[Verilen metin]

Uçuş ekibine 14 Temmuz 2016 tarihinde bir gün sonrası için önemli bir görev verilmiştir. Hava Kuvvetleri Komutanı Orgeneral Abidin Ünal’ı İstanbul’a götürecek, gece İstanbul’da konaklayacak ve 16 Temmuz Cumartesi günü komutanla birlikte buradan İzmir’e uçacaklardır.
*
Orgeneral Ünal’ı taşıyan uçak, 15 Temmuz sabahı sabah saat 08.45’te Atatürk Havalimanı’na iner. Komutana emir subayı Yüzbaşı Temel Karagöz, koruma ekibinden Astsubay Yakup Yiğit de eşlik etmektedir. Orgeneral Ünal, gündüz resmi temaslarını yapar, akşam da Moda Deniz Kulübü’nde Korgeneral MehmetŞanver’in kızının düğününe gider.
İşler bundan sonra karışır. Darbe girişimi başlar. Buradaki önemli bir ayrıntı, Korgeneral Şanver’in tehlikeli bir durum olduğunu görünce -kendi ifadesine göre- Orgeneral Ünal’a uçağının nerede olduğunu sorması, Atatürk Havalimanı’nda olduğunu öğrenince “Müsaade ederseniz uçağı Sabiha Gökçen’e gönderelim, çünkü köprüler tutulmuş” demesidir.
Şanver, uçağın Anadolu tarafındaki havalimanına intikal ettirilmesi talimatını düğünün davetlileri arasında bulunan Hava Harp Okulu Komutanı Tümgeneral Fethi Alpay’a (tutuklu) verir.
Daha sonraki süreçte aynı talimat “acil iniş” vurgusuyla komutanın emir subayı Yüzbaşı Temel Karagöz (tutuklu) tarafından uçağın ikinci pilotu Üsteğmen Sarıaltın’a da iletilir. Sarıaltın, bu noktada Sabiha Gökçen’e gidiş konusunda Ankara’daki filo komutanı Binbaşı Hasan Kaptanoğlu ve Etimesgut Üssü’nün Harekât Komutanı Kurmay Albay İsmail Günaydın’a (2016 YAŞ’ta tuğgeneralliğe terfi etti) bilgi verdiklerini de söylüyor savcılık ifadesinde.
*
Orgeneral Ünal saat 24.00 sularında Moda Deniz Kulübü‘nde darbeciler tarafından derdest edilir. Bu arada saat 00.11’de Orgeneral Ünal’ın VIP uçağı Atatürk Havalimanı’ndan Sabiha Gökçen’e doğru havalanır ve kısa bir yolculuktan sonra buraya iner. Moda Deniz Kulübü’nden havalanmış olan bir helikopter de kısa bir süre sonra uçağın yanına iniş yapar. Orgeneral Ünal, helikopterden yanında kendisini derdest etmiş olan özel koruma Yakup Yiğit ve tam teçhizatlı 5 MAK mensubu ile birlikte iner. Grup doğruca uçağa geçer.

[/Verilen metin]

### Yapılacak iş
Verilen metinde "Şanver, uçağın Anadolu" sözlerinden başlayıp "söylüyor savcılık ifadesinde." sözlerine kadar, bu sözler de dahil olmak üzere, olan kısmı aynen yazın. Liste bu işte hiçbir rol oynamaz.

[Veri bölümü]

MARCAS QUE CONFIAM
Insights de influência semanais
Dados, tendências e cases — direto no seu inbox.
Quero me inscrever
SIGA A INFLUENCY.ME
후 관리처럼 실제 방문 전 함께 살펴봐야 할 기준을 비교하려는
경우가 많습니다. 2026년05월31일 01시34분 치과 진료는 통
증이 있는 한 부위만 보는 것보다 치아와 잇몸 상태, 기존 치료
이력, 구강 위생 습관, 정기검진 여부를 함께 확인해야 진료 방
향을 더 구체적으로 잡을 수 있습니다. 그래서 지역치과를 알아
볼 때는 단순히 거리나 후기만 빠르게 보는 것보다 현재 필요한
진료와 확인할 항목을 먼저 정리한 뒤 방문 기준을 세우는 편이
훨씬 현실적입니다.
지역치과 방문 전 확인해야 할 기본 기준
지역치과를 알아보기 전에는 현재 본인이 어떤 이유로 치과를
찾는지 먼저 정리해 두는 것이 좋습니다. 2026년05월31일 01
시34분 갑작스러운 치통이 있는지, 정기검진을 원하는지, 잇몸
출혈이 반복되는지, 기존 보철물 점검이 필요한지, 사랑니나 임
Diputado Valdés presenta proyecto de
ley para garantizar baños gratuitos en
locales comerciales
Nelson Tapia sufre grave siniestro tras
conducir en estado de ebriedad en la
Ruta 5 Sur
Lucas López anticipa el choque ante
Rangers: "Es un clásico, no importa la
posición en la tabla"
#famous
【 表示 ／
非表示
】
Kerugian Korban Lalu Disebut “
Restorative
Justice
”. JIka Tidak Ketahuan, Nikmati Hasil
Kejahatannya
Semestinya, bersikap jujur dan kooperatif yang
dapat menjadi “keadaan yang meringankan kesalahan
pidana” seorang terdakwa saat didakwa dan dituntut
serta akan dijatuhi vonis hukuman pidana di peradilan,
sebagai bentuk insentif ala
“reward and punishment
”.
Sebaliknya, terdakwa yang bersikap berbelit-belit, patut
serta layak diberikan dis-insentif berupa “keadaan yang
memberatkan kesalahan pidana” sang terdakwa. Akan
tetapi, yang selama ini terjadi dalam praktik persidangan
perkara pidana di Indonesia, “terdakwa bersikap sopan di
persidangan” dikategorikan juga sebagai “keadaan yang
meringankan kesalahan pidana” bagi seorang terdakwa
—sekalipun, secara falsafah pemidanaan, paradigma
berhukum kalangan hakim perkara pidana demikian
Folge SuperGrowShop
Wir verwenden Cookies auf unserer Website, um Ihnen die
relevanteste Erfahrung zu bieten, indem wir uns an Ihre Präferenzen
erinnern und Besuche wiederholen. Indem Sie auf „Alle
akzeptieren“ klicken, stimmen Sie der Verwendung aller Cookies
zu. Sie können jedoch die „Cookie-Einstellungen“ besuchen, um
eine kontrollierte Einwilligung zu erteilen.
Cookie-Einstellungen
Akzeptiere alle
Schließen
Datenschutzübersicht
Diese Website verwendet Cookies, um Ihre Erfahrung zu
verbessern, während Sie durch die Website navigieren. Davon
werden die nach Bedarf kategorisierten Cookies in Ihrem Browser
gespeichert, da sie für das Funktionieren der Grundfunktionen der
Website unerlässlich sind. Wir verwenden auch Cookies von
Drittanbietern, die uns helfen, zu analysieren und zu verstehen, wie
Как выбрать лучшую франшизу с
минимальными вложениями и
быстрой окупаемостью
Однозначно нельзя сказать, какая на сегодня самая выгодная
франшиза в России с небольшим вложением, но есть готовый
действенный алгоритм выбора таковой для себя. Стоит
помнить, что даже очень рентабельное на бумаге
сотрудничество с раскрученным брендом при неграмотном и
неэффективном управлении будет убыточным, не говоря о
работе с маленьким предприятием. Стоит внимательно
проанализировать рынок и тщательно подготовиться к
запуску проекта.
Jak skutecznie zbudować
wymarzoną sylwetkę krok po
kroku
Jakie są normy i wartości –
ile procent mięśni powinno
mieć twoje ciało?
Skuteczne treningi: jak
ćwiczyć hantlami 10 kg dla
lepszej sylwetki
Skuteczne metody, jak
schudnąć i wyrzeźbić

[/Veri bölümü]

### Çözüm
Şanver, uçağın Anadolu tarafındaki havalimanına intikal ettirilmesi talimatını düğünün davetlileri arasında bulunan Hava Harp Okulu Komutanı Tümgeneral Fethi Alpay’a (tutuklu) verir.
Daha sonraki süreçte aynı talimat “acil iniş” vurgusuyla komutanın emir subayı Yüzbaşı Temel Karagöz (tutuklu) tarafından uçağın ikinci pilotu Üsteğmen Sarıaltın’a da iletilir. Sarıaltın, bu noktada Sabiha Gökçen’e gidiş konusunda Ankara’daki filo komutanı Binbaşı Hasan Kaptanoğlu ve Etimesgut Üssü’nün Harekât Komutanı Kurmay Albay İsmail Günaydın’a (2016 YAŞ’ta tuğgeneralliğe terfi etti) bilgi verdiklerini de söylüyor savcılık ifadesinde.